2007-06-19

Juneteenth / The Maafa

Here it is . . . . BAM!

When I was a child, 4 July was more or less just another day. Oh sure, Dad would break out the grill and we might have a picnic or something, but the emotion was reserved for a time a few weeks earlier on the calendar. When my Dad first told me about Juneteenth - the celebration that commemorates the announcement of the Emancipation Proclamation to the Africans enslaved in Texas - he first described it as: "that was the only day of the year your Mother and I could go to the amusement park in Tulsa when we were kids."

One day.

A year.

To a child, that was traumatic.

It was only later that I learned the larger story behind the celebration, but whenever anyone tells you that "slavery ended back in 1865", you should remind them that until 1964, most Southern states felt completely comfortable with implementing enforced segregation between the races - down to the level of ensuring that when highways got built, they ensured they were routed through black neighborhoods and around white neighborhoods (this example actually holds true for every city in the country with a significant Black population - every wondered why the route North from downtown Chicago is a winding trail, while the path South is ruler straight, six-lanes wide in each direction?).

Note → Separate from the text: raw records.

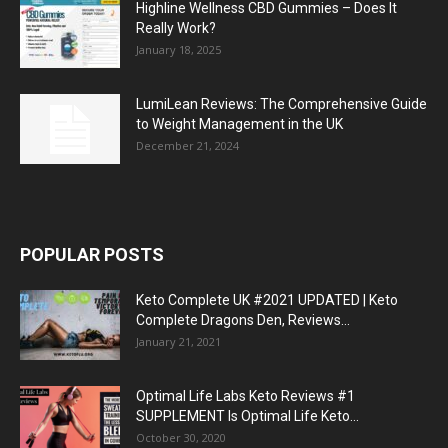
Highline Wellness CBD Gummies – Does It
Really Work?
January 18, 2025
LumiLean Reviews: The Comprehensive Guide
to Weight Management in the UK
December 21, 2024
POPULAR POSTS
Keto Complete UK #2021 UPDATED | Keto
Complete Dragons Den, Reviews...
January 21, 2021
Optimal Life Labs Keto Reviews #1
SUPPLEMENT Is Optimal Life Keto...
October 30, 2020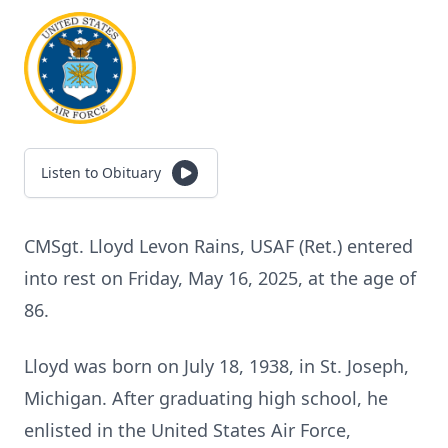
Listen to Obituary
CMSgt. Lloyd Levon Rains, USAF (Ret.) entered
into rest on Friday, May 16, 2025, at the age of
86.
Lloyd was born on July 18, 1938, in St. Joseph,
Michigan. After graduating high school, he
enlisted in the United States Air Force,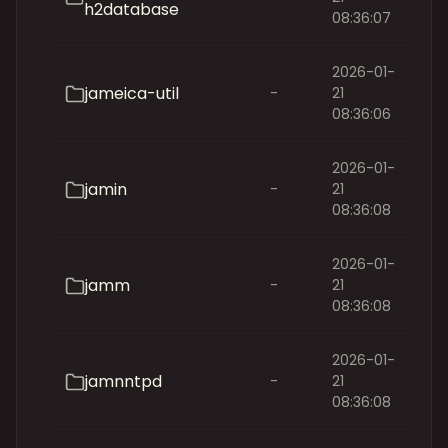
h2database
08:36:07
2026-01-
jameica-util
-
21
08:36:06
2026-01-
jamin
-
21
08:36:08
2026-01-
jamm
-
21
08:36:08
2026-01-
jamnntpd
-
21
08:36:08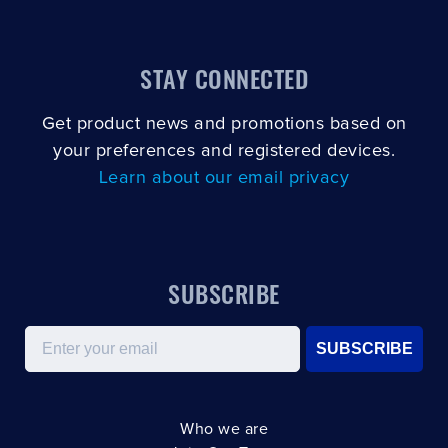
STAY CONNECTED
Get product news and promotions based on
your preferences and registered devices.
Learn about our email privacy
SUBSCRIBE
Email
SUBSCRIBE
Who we are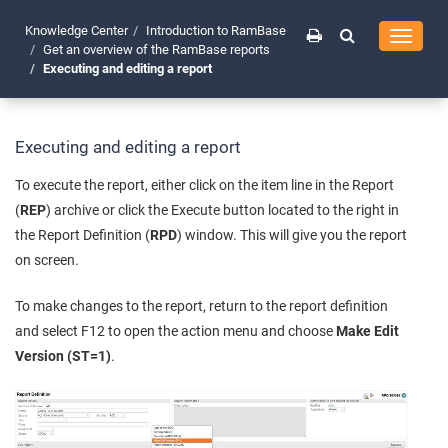
Knowledge Center
Introduction to RamBase
Toggle
Get an overview of the RamBase reports
navigati
Executing and editing a report
Executing and editing a report
To execute the report, either click on the item line in the Report
(
REP
) archive or click the Execute button located to the right in
the Report Definition (
RPD
) window. This will give you the report
on screen.
To make changes to the report, return to the report definition
and select F12 to open the action menu and choose
Make Edit
Version (ST=1)
.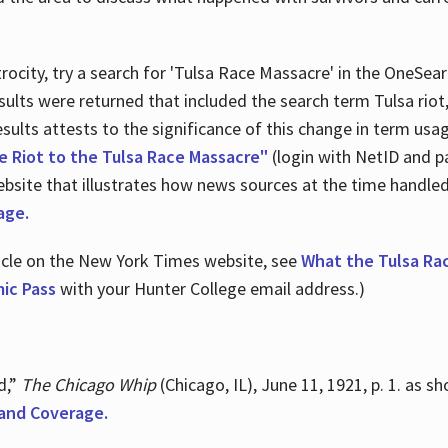
ocity, try a search for 'Tulsa Race Massacre' in the OneSear
sults were returned that included the search term Tulsa rio
 results attests to the significance of this change in term us
e Riot to the Tulsa Race Massacre"
(login with NetID and p
ebsite that illustrates how news sources at the time handle
age.
ticle on the New York Times website, see
What the Tulsa Ra
ic Pass
with your Hunter College email address.)
d,”
The Chicago Whip
(Chicago, IL), June 11, 1921, p. 1. as 
and Coverage.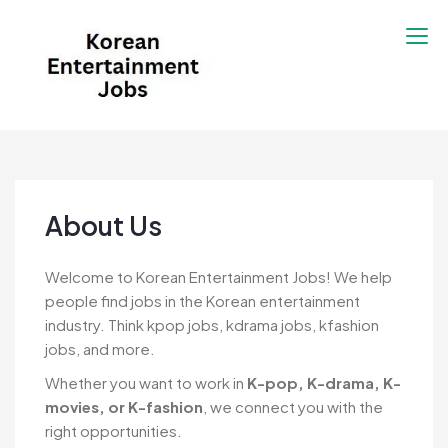
Skip
to
content
Korean Entertainment
Kpop jobs, Korean Drama jobs, &
Jobs
Korean Fashion Jobs
About Us
Welcome to Korean Entertainment Jobs! We help
people find jobs in the Korean entertainment
industry. Think kpop jobs, kdrama jobs, kfashion
jobs, and more.
Whether you want to work in
K-pop, K-drama, K-
movies, or K-fashion
, we connect you with the
right opportunities.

But today - with the onset of yet another "immigration debate" - I wanted to ask myself if slavery was truly ended with the passage of the 13th, 14th and 15th amendments to the Constitution (patently not true as we required the 1964 and 1965 Acts for Civil Rights and Voting Rights), so here is the question before us: what is the difference between the Constitution's declaration of non-persons and our modern day declaration of "illegal aliens"?

Truthfully, I cannot see any difference. Yes, at the micro-level Africans were captured and then sold into slavery, transported to the other side of the world and then forced to live and work as slaves in perpetuity. That is a key difference and yes, this country has successfully made the step to a point where chattel slavery no longer exists.

But I speak of the macro level and here the similarities between what happened then and what is happening now are striking:

  • First, placement into a legal vacuum, a separate class of sub-humans.
  • Second, accusations that these "others" will corrupt the "purity" of this democracy.
  • Third, dangerous ingress into the country - before over oceans and now over deserts - where those who die during the journey are discarded as though they were trash.
  • Fourth, burdened by a proclamation that the "slave" or the "illegal alien" owes a debt to those who brought them here in bondage.
  • Fifth, described as necessary for the nation as "they do jobs that citizens will not do".
I imagine that if I sat here, I could easily double this list; furthermore, if I had the time I am sure I could produce a book-length study that parallels these two groups, but the purpose here today is to ask this: why do we continually allow ourselves to fall into these traps of fearing some mysterious other?

Finally, let me turn to The Maafa. This is a kiswahili word for "disaster" and it provides us with our own words to tell our own story. If we begin to tell our own story - to ourselves, to our children - we can begin to take control of our past, our present and our future.